Generally, a big model like that only makes sense in integrated systems: it could generate answers to customer support queries while they are still in a queue; it could file email; it could do a quality review of other work; it could orchestrate other tasks. But nothing where you would wait for a response.
Too chatty
There wasn’t much relationship between model size — which should be a measure of how smart the model was — and how much it had to say in an answer.
The model I marked as “deepseek-r1_latest” has 7 billion parameters, and can generate 7.3 tokens per second on my computer — about 300 words a minute. You can just about keep up with reading it. But deepseek-r1 has been trained to spend a lot of time talking about the thing that it is supposed to say. It spent 2 minutes 12 seconds all up (about 9 tiktok videos): it wrote 582 words in the “<think>” section deciding on what it needed to say, and then the actual answer was 208 words.
So really, you are only getting about 2-3 useful tokens per second out of deepseek-r1. That’s not as fast as a human being, so it’s relegated to asynchronous work.
And that was lightning fast compared to the model I’ve marked as “qwq_latest” which spent more than 20 minutes answering the question. It’s a combination of being quite slow (1.2 tokens per second) and rambling on a lot. The end result is a lot slower than an distracted-by-social-media intern.
The challengers
So here’s my list of models that you can run on a moderate desktop or good laptop today, that output at a rate that is faster than you can type or read, that are complex enough that they can do interesting and useful things. They are also all free to use.

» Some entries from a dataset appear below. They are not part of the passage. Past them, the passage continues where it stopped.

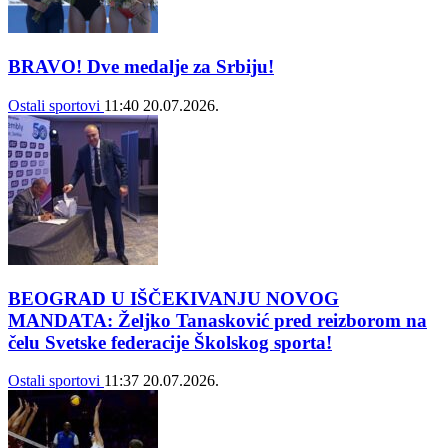
BRAVO! Dve medalje za Srbiju!
Ostali sportovi
11:40
20.07.2026.
BEOGRAD U IŠČEKIVANJU NOVOG
MANDATA: Željko Tanasković pred reizborom na
čelu Svetske federacije Školskog sporta!
Ostali sportovi
11:37
20.07.2026.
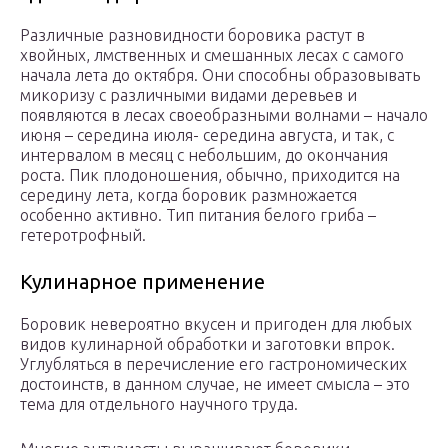
Различные разновидности боровика растут в
хвойных, лмственных и смешанных лесах с самого
начала лета до октября. Они способны образовывать
микоризу с различными видами деревьев и
появляются в лесах своеобразными волнами – начало
июня – середина июля- середина августа, и так, с
интервалом в месяц с небольшим, до окончания
роста. Пик плодоношения, обычно, приходится на
середину лета, когда боровик размножается
особенно активно. Тип питания белого гриба –
гетеротрофный.
Кулинарное применение
Боровик невероятно вкусен и пригоден для любых
видов кулинарной обработки и заготовки впрок.
Углубляться в перечисление его гастрономических
достоинств, в данном случае, не имеет смысла – это
тема для отдельного научного труда.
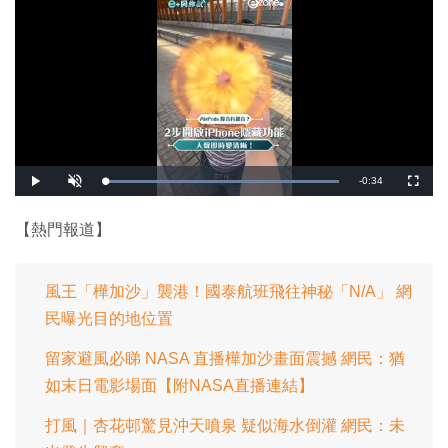
剩
-
0:34
載
播
開
全
入
放
啟
螢
完
音
幕
餘
畢
效
:
【熱門報道】
1
時
0
0
.
間
0
0
風王「樺加沙」襲港！國泰航班飛往神秘「N/A」 網
%
民曝光目的地位置
留家避風必睇 NASA 直播樺加沙畫面震撼 網民：猶
如末日電影場面【附NASA直播連結】
打風｜杏花邨驚見沖天噴泉 疑似海水倒灌 網民：未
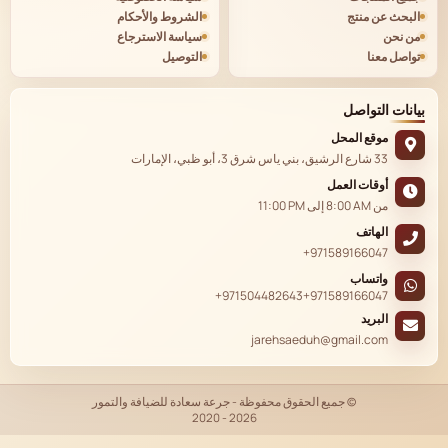
البحث عن منتج
الشروط والأحكام
من نحن
سياسة الاسترجاع
تواصل معنا
التوصيل
بيانات التواصل
موقع المحل
33 شارع الرشيق، بني ياس شرق 3، أبو ظبي، الإمارات
أوقات العمل
من
8:00 AM
إلى
11:00 PM
الهاتف
+971589166047
واتساب
+971504482643
+971589166047
البريد
jarehsaeduh@gmail.com
© جميع الحقوق محفوظة - جرعة سعادة للضيافة والتمور
2020 - 2026
EN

Remember: there is no security concern with these models. They are completely under your control and the data never leaves your computer. This makes them somewhat compelling regardless of who created them.
Microsoft’s Phi4 — trained on textbooks, it’s very good at giving textbook answers (unsurprisingly). The Phi models and QwQ were the only ones to talk about Rayleigh’s relationship: the amount of scattering is inversely proportional to the fourth power of the wavelength.
Alibaba’s Qwen — I was using the version that is tweaked to be good at programming, but it did fine on this (simple) question, as it does with most tasks.
Google’s Gemma 2 — the tiniest and fastest model, it even consider questions like “why isn’t the sky violet?”
Falcon3 — why is no-one talking about this? Funded by the Abu Dhabi government, it got straight to the point with the most succint answer to the question. It’s not like the Abu Dhabi government is going to give up and let the USA and China dictate their AI future for them.